Dataset excerpts:
+ + +

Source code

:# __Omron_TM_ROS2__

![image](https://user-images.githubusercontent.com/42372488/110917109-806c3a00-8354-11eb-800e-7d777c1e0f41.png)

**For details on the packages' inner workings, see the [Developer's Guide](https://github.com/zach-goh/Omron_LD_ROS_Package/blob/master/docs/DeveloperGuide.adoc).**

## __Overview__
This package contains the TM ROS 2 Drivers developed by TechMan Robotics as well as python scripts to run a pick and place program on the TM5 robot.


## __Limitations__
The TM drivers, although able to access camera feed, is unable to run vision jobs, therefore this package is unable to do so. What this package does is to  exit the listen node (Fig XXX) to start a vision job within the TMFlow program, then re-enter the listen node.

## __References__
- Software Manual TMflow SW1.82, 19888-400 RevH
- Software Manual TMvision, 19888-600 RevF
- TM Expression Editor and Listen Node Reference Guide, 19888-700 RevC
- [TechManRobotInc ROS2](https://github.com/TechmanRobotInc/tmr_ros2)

+ + +

Word for word, print every line above.

Source code

:# __Omron_TM_ROS2__

![image](https://user-images.githubusercontent.com/42372488/110917109-806c3a00-8354-11eb-800e-7d777c1e0f41.png)

**For details on the packages' inner workings, see the [Developer's Guide](https://github.com/zach-goh/Omron_LD_ROS_Package/blob/master/docs/DeveloperGuide.adoc).**

## __Overview__
This package contains the TM ROS 2 Drivers developed by TechMan Robotics as well as python scripts to run a pick and place program on the TM5 robot.


## __Limitations__
The TM drivers, although able to access camera feed, is unable to run vision jobs, therefore this package is unable to do so. What this package does is to  exit the listen node (Fig XXX) to start a vision job within the TMFlow program, then re-enter the listen node.

## __References__
- Software Manual TMflow SW1.82, 19888-400 RevH
- Software Manual TMvision, 19888-600 RevF
- TM Expression Editor and Listen Node Reference Guide, 19888-700 RevC
- [TechManRobotInc ROS2](https://github.com/TechmanRobotInc/tmr_ros2)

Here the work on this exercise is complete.